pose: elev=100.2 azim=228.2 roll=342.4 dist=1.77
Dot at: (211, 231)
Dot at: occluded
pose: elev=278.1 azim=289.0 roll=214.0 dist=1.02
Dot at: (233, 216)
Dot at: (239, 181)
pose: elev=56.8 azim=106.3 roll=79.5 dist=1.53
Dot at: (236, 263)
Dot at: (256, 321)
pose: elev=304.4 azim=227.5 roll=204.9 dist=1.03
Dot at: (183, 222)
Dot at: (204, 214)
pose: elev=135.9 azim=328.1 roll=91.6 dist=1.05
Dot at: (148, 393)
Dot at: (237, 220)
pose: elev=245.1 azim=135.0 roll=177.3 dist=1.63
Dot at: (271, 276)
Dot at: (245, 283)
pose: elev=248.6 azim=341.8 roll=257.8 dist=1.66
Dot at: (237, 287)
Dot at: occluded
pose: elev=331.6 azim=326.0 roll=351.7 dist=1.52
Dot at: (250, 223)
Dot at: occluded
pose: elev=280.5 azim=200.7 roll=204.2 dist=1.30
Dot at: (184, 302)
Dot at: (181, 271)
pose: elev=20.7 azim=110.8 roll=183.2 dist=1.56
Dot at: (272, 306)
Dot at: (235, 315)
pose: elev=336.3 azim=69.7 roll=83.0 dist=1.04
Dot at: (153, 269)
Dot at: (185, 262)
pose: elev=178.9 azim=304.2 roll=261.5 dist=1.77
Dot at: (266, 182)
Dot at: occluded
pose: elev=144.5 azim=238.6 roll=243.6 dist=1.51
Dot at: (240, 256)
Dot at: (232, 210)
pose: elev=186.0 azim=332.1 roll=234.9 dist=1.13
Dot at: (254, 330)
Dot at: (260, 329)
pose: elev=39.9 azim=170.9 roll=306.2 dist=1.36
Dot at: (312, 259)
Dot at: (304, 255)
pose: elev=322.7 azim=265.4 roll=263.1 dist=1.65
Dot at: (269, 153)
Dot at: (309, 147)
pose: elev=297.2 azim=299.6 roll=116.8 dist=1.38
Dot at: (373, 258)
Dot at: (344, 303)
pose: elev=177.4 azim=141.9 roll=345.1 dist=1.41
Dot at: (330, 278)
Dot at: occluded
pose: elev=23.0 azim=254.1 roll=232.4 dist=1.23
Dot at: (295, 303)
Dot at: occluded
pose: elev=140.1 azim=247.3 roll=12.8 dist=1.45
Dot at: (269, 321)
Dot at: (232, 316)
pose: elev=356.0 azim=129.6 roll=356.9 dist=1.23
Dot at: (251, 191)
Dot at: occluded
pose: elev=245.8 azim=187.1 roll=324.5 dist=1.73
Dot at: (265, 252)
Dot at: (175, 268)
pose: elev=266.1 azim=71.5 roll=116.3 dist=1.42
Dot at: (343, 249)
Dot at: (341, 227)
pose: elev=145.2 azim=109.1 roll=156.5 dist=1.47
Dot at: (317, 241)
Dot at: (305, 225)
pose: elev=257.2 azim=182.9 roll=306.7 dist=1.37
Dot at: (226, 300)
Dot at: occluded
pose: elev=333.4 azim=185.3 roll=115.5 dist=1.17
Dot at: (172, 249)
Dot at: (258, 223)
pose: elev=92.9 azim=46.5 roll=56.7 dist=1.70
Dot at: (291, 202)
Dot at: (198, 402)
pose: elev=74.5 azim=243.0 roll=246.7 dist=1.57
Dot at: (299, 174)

* **PROBLEM TO WORK ON**
Starting at the line containing "pose: elev=297.2 azim=299.6" and ending at the close of the data, reproduce those lines with every "dist" changed to "distance", leaving all else untouched.

* **SOLUTION FOR THIS PROBLEM**
pose: elev=297.2 azim=299.6 roll=116.8 distance=1.38
Dot at: (373, 258)
Dot at: (344, 303)
pose: elev=177.4 azim=141.9 roll=345.1 distance=1.41
Dot at: (330, 278)
Dot at: occluded
pose: elev=23.0 azim=254.1 roll=232.4 distance=1.23
Dot at: (295, 303)
Dot at: occluded
pose: elev=140.1 azim=247.3 roll=12.8 distance=1.45
Dot at: (269, 321)
Dot at: (232, 316)
pose: elev=356.0 azim=129.6 roll=356.9 distance=1.23
Dot at: (251, 191)
Dot at: occluded
pose: elev=245.8 azim=187.1 roll=324.5 distance=1.73
Dot at: (265, 252)
Dot at: (175, 268)
pose: elev=266.1 azim=71.5 roll=116.3 distance=1.42
Dot at: (343, 249)
Dot at: (341, 227)
pose: elev=145.2 azim=109.1 roll=156.5 distance=1.47
Dot at: (317, 241)
Dot at: (305, 225)
pose: elev=257.2 azim=182.9 roll=306.7 distance=1.37
Dot at: (226, 300)
Dot at: occluded
pose: elev=333.4 azim=185.3 roll=115.5 distance=1.17
Dot at: (172, 249)
Dot at: (258, 223)
pose: elev=92.9 azim=46.5 roll=56.7 distance=1.70
Dot at: (291, 202)
Dot at: (198, 402)
pose: elev=74.5 azim=243.0 roll=246.7 distance=1.57
Dot at: (299, 174)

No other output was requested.